The state senator representing Longmont is more than a little concerned about a case that went to the Supreme Court last week.

Sen. Sonya Jaquez Lewis (D-Lafayette) feels the outcome of 303 Creative LLC v. Elenis, the case asking whether a wedding website creator may legally refuse to make websites for same-sex couples on First Amendment grounds, could have major ramifications for the LGBTQ community.

“As someone who’s been out as a lesbian for 45 years and was just feeling like maybe I didn’t have to work so hard on this issue anymore, then to see what is happening with the Supreme Court, it’s just outrageous,” she said.

At the heart of the case, which the Supreme Court debated for over two and a half hours on Dec. 5, is Colorado’s public accommodation law that requires a business offering their services to the public to provide that service to all customers.

Lorie Smith, a website designer based in Littleton, wants to begin offering wedding websites but does not want to create them for same-sex marriages due to her religious beliefs.

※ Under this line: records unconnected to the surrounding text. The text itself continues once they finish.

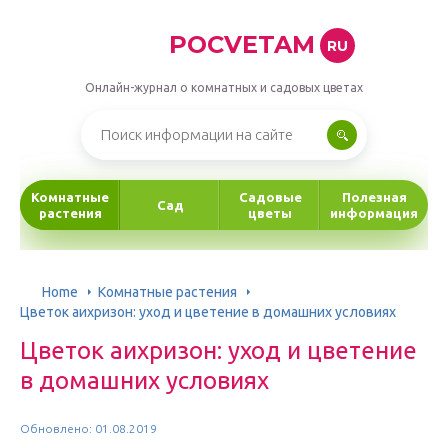
POCVETAM
RU
Онлайн-журнал о комнатных и садовых цветах
Комнатные
Садовые
Полезная
Сад
растения
цветы
информация
Home
Комнатные растения
Цветок аихризон: уход и цветение в домашних условиях
Цветок аихризон: уход и цветение
в домашних условиях
Обновлено: 01.08.2019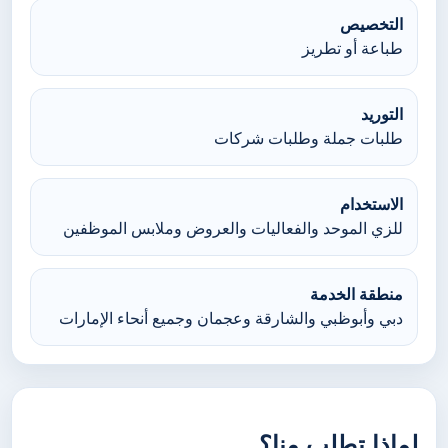
التخصيص
طباعة أو تطريز
التوريد
طلبات جملة وطلبات شركات
الاستخدام
للزي الموحد والفعاليات والعروض وملابس الموظفين
منطقة الخدمة
دبي وأبوظبي والشارقة وعجمان وجميع أنحاء الإمارات
لماذا تطلب منا؟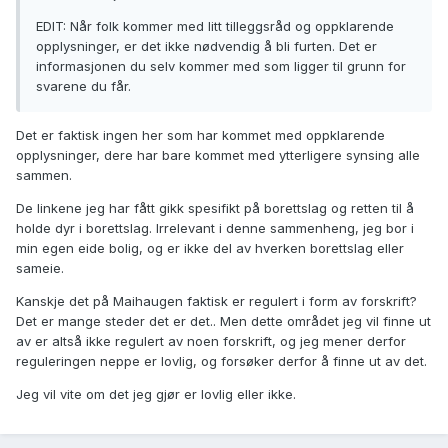
EDIT: Når folk kommer med litt tilleggsråd og oppklarende
opplysninger, er det ikke nødvendig å bli furten. Det er
informasjonen du selv kommer med som ligger til grunn for
svarene du får.
Det er faktisk ingen her som har kommet med oppklarende
opplysninger, dere har bare kommet med ytterligere synsing alle
sammen.
De linkene jeg har fått gikk spesifikt på borettslag og retten til å
holde dyr i borettslag. Irrelevant i denne sammenheng, jeg bor i
min egen eide bolig, og er ikke del av hverken borettslag eller
sameie.
Kanskje det på Maihaugen faktisk er regulert i form av forskrift?
Det er mange steder det er det.. Men dette området jeg vil finne ut
av er altså ikke regulert av noen forskrift, og jeg mener derfor
reguleringen neppe er lovlig, og forsøker derfor å finne ut av det.
Jeg vil vite om det jeg gjør er lovlig eller ikke.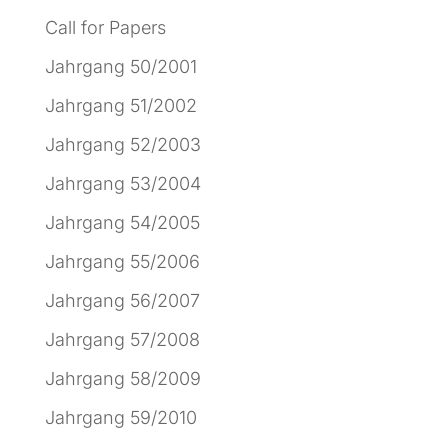
Call for Papers
Jahrgang 50/2001
Jahrgang 51/2002
Jahrgang 52/2003
Jahrgang 53/2004
Jahrgang 54/2005
Jahrgang 55/2006
Jahrgang 56/2007
Jahrgang 57/2008
Jahrgang 58/2009
Jahrgang 59/2010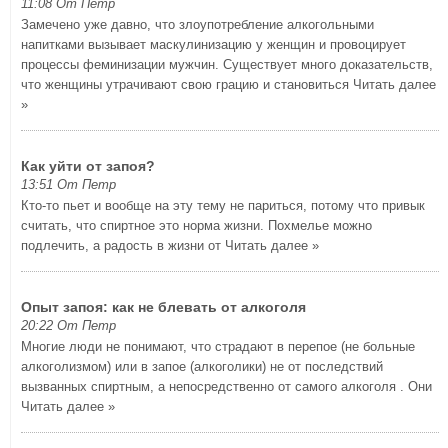
11:08 От Петр
Замечено уже давно, что злоупотребление алкогольными
напитками вызывает маскулинизацию у женщин и провоцирует
процессы феминизации мужчин. Существует много доказательств,
что женщины утрачивают свою грацию и становиться
Читать далее
»
Как уйти от запоя?
13:51 От Петр
Кто-то пьет и вообще на эту тему не париться, потому что привык
считать, что спиртное это норма жизни. Похмелье можно
подлечить, а радость в жизни от
Читать далее »
Опыт запоя: как не блевать от алкоголя
20:22 От Петр
Многие люди не понимают, что страдают в перепое (не больные
алкоголизмом) или в запое (алкоголики) не от последствий
вызванных спиртным, а непосредственно от самого алкоголя . Они
Читать далее »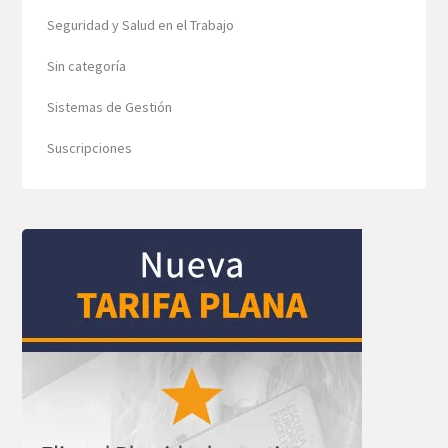
Seguridad y Salud en el Trabajo
Sin categoría
Sistemas de Gestión
Suscripciones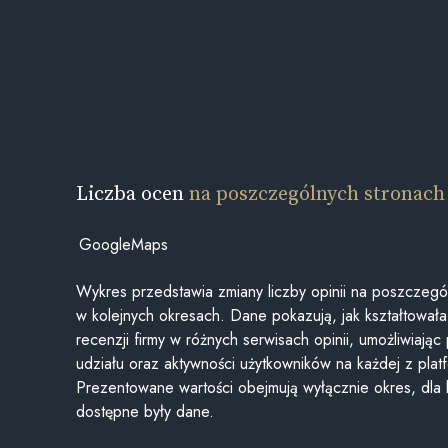
Liczba ocen
na poszczególnych stronach
GoogleMaps
Wykres przedstawia zmiany liczby opinii na poszczegó
w kolejnych okresach. Dane pokazują, jak kształtowała 
recenzji firmy w różnych serwisach opinii, umożliwiając
udziału oraz aktywności użytkowników na każdej z plat
Prezentowane wartości obejmują wyłącznie okres, dla
dostępne były dane.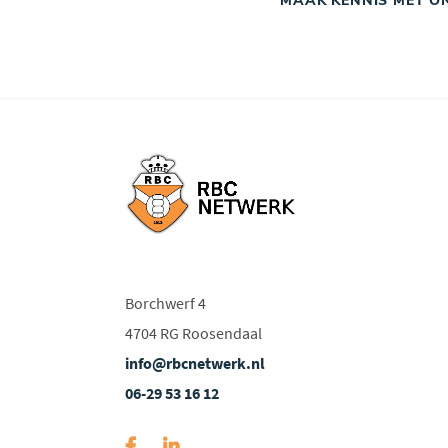
MAAK KENNIS MET O
Borchwerf 4
4704 RG Roosendaal
info@rbcnetwerk.nl
06-29 53 16 12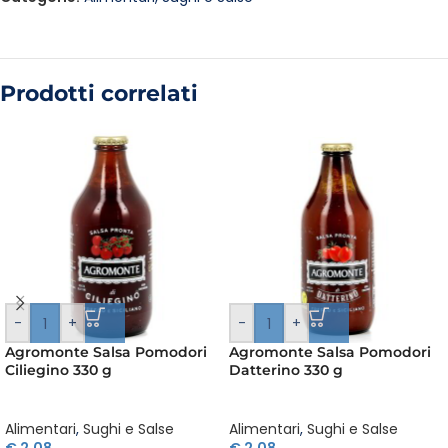
Prodotti correlati
-
+
-
+
Agromonte Salsa Pomodori
Agromonte Salsa Pomodori
Ciliegino 330 g
Datterino 330 g
Alimentari
,
Sughi e Salse
Alimentari
,
Sughi e Salse
€
2,08
€
2,08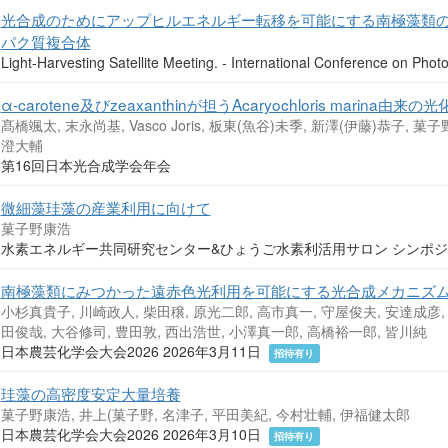
光合成のためにアップヒルエネルギー転移を可能にする南極藻類の
パク質複合体
Light-Harvesting Satellite Meeting. - International Conference on P
α-carotene及びzeaxanthinが担うAcaryochloris marin
髙橋颯太, 末永尚基, Vasco Joris, 板東(魚谷)未季, 新澤(伊藤)恭子, 
澄大輔
第16回日本光合成学会年会
微細藻珪藻の産業利用に向けて
菓子野康浩
水素エネルギー共同研究センター&ひょうご水素利活用サロン シンポジウム2
南極藻類にみつかった遠赤色光利用を可能にする光合成メカニズ
小杉真貴子, 川崎政人, 柴田穣, 原光二郎, 高市真一, 守屋俊夫, 安達成彦,
田俊哉, 大谷修司, 豊田敦, 西出浩世, 小澤真一郎, 高橋裕一郎, 皆川純
日本農芸化学会大会2026 2026年3月11日
招待有り
珪藻の高密度安定大量培養
菓子野康浩, 井上(菓子野, 名津子, 平田美紀, 今村壮輔, 伊福健太郎
日本農芸化学会大会2026 2026年3月10日
招待有り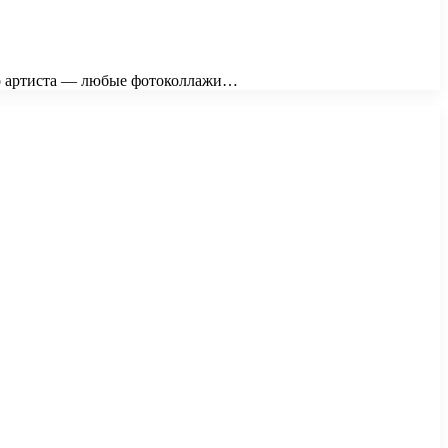
го артиста — любые фотоколлажи…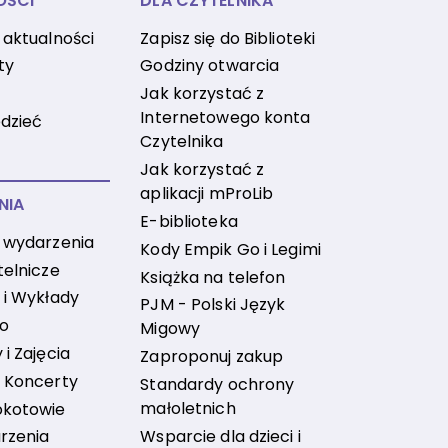
OŚCI
DLA CZYTELNIKA
 aktualności
Zapisz się do Biblioteki
ty
Godziny otwarcia
Jak korzystać z
Internetowego konta
dzieć
Czytelnika
Jak korzystać z
aplikacji mProLib
NIA
E-biblioteka
 wydarzenia
Kody Empik Go i Legimi
telnicze
Książka na telefon
 i Wykłady
PJM - Polski Język
no
Migowy
i Zajęcia
Zaproponuj zakup
 Koncerty
Standardy ochrony
małoletnich
okotowie
Wsparcie dla dzieci i
rzenia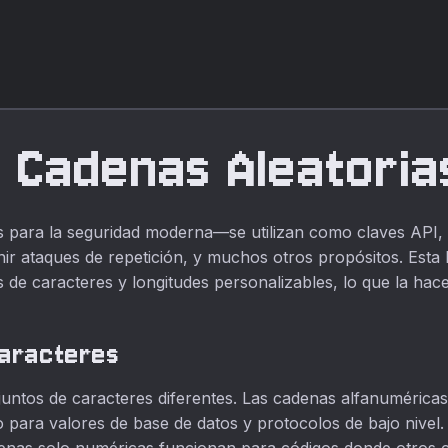
 Cadenas Aleatoria
 para la seguridad moderna—se utilizan como claves API, t
r ataques de repetición, y muchos otros propósitos. Esta
de caracteres y longitudes personalizables, lo que la hace 
caracteres
juntos de caracteres diferentes. Las cadenas alfanuméricas 
to para valores de base de datos y protocolos de bajo nive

Notably, no same-sex couple has yet asked Smith to provide these services.

“They’re basically ruling on a situation that hasn’t happened, and that is very scary to me because that tells me the conservatives on the Supreme Court are going to stamp it in a way that is of their liking, not based on any law, based on a hypothetical,” Jaquez Lewis said. “That is a turn in a dangerous direction for this country, I believe.”

The court case holds several parallels to a Supreme Court case that also came out of Colorado five years ago. In that case, a Colorado baker from Lakewood objected to a wedding cake for a gay couple and the Supreme Court ruled in his favor, though the cased ended with a limited decision.

The Supreme Court’s conservative majority sounded sympathetic to Smith, according to Associated Press reporting. The court is currently made up with a majority 6-3 conservatives and follows a series of cases in which the justices sides with religious plaintiffs.

Jaquez Lewis fears a ruling siding with Smith and the ramifications it would have across the country and in Longmont.

“If this ruling goes in her favor, then a business in Longmont could do the same thing, even though Colorado clearly has those laws, even though Boulder County has many of those laws, same thing with Longmont,” she said. “If the Supreme Court reaches out and supersedes what our community has set aside as the kind of life that we want to have here in Colorado … that will jump out into communities all across the county and into our community and say discrimination can now occur.”

Jaquez Lewis connects this court case to the anti-LGBTQ rhetoric that has grown more mainstream in recent years. She recalled a picture posted of her and four other LGBTQ members of the Colorado legislature captioned, “Meet Colorado’s newest groomers,” a buzzword of right-wing rhetoric targeting LGBTQ people.

“The clear meaning is these people should not be allowed to do what they’re doing, meaning we as elected officials should not be elected officials and, you know, someone should take action against us,” Jaquez Lewis said.

She notes that the hate speech that has arisen in the past several years connects directly to the threats, violence and now murders of the LGBTQ community, like the mass shooting last month at Club Q in Colorado Springs.

She fears that a Supreme Court ruling that allows people to discriminate against members of the LGBTQ community on religious grounds will sanction further hatred.

“If people think that this ruling, which we think is going to happen in this case, if people think that is not going to send a clear message to the homophobes, to the bigots, to the haters that hey, you can do it now, I don’t know what else would,” Jaquez Lewis said. “That’s the part that just really scares me.”

She sees this continued rhetoric as a sign that her work in the state is far from done. As a co-sponsor or prime sponsor of every LGBTQ bill that Colorado has had since 2019, the senator plans to keep fighting for more LGBTQ protections, like repealing the gay marriage ban still written into the state’s constitution.

“What can we do to try to mitigate, to try to lessen this hatred?” Jaquez Lewis said. “Because we know that it continues to perpetuate the bullying in schools and the violence that occurs in our communities. I think raising a light on it is really what’s needed.”